PROVIDED PASSAGE:
The always-connected nature of modern work plays a role too. When work emails and messages follow you home through your phone, the boundary between weekend and workweek blurs. That constant low-level awareness of your job makes it harder to fully disconnect, and by Sunday evening, your brain has already started its Monday shift.
How Weekend Drinking Makes It Worse
Alcohol is a central nervous system depressant, which is why it feels calming in the moment. But as your body metabolizes it, the rebound effect swings in the opposite direction. When drinking stops, your nervous system overcorrects, producing anxiety, an accelerated heart rate, shakiness, and sometimes nausea. If you’ve been drinking on Friday and Saturday nights, Sunday afternoon is often when this rebound peaks, layering a physiological anxiety response on top of the anticipatory anxiety about Monday. The combination can make Sunday scaries significantly more intense than they’d otherwise be.
The Real-World Impact
Sunday scaries aren’t just an unpleasant feeling that passes. One in five workers has considered quitting a job because of them, and about 6% have actually left a position for this reason. Twenty percent of employees have called in sick on a Monday specifically to avoid work-related anxiety, and another 37% have thought about doing so. These numbers, drawn from a 2025 survey of 1,000 U.S. workers, suggest the phenomenon has measurable consequences for both individuals and workplaces.
If you regularly dread Mondays to the point of considering quitting or calling in sick, that’s worth paying attention to. It may signal a mismatch between you and your role, a toxic work environment, or burnout rather than ordinary anticipatory anxiety.
Practical Ways to Reduce Sunday Dread
One of the most effective strategies is also the simplest: make a brief plan for Monday. Write down your top two or three priorities for the day. This gives your brain something concrete to work with instead of letting it spiral through vague, threatening possibilities. Some people find that shifting their heaviest tasks to Tuesday helps too, so Monday becomes an easing-in day rather than an avalanche.
Protect your Sunday from becoming a second workday. Turn off work email notifications for the weekend. Limit yourself to one time-bound task if you need to prepare for the week (say, 30 minutes of meal prep or laying out clothes), then let the rest of the day be genuinely restorative. The goal is to create a clear boundary between rest time and work time so your brain gets the signal that right now, nothing is required of you.

GIVEN INFORMATION:

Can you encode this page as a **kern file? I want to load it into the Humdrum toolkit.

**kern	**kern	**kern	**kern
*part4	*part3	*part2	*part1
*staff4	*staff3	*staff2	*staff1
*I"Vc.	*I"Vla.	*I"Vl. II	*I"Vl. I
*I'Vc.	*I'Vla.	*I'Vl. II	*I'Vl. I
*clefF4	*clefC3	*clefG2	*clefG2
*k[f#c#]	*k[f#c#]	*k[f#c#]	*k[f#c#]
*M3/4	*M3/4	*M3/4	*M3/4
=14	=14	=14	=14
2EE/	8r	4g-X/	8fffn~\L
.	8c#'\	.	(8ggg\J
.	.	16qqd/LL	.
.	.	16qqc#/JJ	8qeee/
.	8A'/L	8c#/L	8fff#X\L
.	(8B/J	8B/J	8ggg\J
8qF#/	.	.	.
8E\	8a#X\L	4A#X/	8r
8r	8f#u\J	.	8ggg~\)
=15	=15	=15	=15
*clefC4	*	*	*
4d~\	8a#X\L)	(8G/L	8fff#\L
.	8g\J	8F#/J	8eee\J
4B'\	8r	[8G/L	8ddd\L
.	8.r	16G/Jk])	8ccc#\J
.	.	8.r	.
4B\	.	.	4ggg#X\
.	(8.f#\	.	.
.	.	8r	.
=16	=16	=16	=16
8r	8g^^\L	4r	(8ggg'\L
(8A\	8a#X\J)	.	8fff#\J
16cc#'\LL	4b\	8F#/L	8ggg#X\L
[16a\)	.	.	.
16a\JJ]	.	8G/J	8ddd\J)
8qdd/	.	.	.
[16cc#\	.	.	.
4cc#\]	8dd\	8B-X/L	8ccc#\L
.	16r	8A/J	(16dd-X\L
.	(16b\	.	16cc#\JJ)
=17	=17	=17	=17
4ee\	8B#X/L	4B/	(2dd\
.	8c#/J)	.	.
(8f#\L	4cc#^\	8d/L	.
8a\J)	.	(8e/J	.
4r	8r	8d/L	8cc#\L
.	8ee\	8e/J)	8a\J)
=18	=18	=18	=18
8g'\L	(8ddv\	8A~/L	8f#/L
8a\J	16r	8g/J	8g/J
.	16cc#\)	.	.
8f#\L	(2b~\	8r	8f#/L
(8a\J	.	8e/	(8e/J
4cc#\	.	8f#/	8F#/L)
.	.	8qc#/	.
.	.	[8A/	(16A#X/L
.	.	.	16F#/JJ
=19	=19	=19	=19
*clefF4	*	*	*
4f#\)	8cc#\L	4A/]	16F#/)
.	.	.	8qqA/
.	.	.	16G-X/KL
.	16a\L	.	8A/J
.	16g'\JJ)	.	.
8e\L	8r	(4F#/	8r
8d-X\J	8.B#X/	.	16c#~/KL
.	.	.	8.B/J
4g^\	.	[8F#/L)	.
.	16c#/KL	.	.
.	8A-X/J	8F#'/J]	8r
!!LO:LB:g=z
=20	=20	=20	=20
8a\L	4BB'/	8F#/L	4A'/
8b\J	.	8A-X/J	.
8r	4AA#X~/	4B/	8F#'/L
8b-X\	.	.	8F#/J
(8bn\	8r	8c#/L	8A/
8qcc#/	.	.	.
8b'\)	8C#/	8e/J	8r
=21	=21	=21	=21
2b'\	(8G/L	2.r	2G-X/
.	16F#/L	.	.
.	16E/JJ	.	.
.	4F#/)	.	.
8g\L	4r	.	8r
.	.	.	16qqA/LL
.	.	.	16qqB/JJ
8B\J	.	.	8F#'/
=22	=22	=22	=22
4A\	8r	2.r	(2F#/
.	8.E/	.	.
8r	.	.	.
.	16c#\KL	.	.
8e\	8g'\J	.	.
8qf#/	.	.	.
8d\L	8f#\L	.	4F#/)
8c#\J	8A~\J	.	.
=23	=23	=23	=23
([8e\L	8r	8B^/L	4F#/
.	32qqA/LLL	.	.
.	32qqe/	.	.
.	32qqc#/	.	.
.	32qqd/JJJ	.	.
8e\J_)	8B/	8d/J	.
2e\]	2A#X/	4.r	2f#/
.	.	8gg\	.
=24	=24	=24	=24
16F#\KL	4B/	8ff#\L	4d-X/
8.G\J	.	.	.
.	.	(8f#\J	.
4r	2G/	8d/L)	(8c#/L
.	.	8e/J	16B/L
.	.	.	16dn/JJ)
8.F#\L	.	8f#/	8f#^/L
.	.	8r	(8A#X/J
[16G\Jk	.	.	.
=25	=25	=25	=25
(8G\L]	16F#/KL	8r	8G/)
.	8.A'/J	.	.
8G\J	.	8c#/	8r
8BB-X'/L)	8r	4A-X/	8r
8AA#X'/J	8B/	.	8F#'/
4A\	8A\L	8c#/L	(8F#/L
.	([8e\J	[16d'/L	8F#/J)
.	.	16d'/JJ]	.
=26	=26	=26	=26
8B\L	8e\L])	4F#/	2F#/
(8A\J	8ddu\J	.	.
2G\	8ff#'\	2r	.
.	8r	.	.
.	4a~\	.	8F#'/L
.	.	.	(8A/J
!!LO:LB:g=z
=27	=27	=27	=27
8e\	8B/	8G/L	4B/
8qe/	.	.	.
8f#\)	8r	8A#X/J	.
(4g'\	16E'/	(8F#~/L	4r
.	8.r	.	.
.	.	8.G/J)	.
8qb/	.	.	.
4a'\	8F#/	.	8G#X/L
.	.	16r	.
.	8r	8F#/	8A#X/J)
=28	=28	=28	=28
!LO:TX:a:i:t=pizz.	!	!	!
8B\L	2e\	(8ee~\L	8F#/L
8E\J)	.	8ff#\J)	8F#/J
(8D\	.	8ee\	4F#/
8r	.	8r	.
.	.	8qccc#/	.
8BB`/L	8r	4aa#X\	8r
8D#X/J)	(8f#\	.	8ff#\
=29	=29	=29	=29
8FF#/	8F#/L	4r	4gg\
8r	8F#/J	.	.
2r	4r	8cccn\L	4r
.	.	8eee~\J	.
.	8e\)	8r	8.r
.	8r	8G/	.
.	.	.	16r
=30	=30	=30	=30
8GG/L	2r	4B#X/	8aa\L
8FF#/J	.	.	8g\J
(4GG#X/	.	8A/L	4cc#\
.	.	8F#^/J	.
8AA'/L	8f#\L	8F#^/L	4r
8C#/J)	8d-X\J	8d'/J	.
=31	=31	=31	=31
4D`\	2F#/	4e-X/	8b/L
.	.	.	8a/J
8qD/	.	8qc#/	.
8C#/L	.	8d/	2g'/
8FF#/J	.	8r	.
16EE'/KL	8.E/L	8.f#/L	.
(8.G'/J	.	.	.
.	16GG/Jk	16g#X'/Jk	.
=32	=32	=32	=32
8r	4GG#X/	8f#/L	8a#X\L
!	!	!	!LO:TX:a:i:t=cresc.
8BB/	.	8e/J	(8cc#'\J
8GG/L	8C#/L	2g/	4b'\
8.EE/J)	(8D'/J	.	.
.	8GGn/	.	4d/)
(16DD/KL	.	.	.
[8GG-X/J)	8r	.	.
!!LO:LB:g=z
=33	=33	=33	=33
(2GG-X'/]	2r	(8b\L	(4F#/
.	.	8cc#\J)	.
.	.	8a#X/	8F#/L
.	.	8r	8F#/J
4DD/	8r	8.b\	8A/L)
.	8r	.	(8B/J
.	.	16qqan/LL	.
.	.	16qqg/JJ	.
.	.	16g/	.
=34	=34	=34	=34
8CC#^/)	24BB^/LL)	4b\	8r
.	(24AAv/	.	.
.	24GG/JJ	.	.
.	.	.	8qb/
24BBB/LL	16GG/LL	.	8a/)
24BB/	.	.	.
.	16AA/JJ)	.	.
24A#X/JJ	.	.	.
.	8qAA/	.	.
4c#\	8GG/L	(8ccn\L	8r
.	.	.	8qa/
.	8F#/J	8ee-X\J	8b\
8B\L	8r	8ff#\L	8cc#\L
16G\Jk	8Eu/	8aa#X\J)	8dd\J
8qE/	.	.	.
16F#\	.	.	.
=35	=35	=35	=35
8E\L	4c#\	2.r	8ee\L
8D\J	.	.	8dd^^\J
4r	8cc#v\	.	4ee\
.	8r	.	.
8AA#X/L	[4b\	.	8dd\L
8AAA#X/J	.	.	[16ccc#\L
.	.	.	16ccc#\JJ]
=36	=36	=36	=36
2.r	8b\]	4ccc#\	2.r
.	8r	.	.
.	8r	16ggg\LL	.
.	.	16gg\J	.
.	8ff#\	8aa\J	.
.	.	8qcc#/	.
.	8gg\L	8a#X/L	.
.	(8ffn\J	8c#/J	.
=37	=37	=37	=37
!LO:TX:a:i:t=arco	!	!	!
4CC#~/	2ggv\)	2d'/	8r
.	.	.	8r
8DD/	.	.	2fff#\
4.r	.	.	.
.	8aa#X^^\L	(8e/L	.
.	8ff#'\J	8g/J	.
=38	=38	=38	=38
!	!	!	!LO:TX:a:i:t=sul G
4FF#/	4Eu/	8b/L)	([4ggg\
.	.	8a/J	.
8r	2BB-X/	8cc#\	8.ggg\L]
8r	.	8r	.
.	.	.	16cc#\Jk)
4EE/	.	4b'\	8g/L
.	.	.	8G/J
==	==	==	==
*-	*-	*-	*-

TASK TO COMPLETE:
According to the Sunday dread passage, why can drinking on Friday and Saturday nights make Sunday scaries more intense? Answer in one to three sentences.

WRITTEN SOLUTION:
As the body metabolizes alcohol, the nervous system overcorrects once drinking stops, causing anxiety, an accelerated heart rate, shakiness, and sometimes nausea. After weekend drinking, this rebound often peaks on Sunday afternoon and adds a physiological anxiety response on top of the anticipatory anxiety about Monday.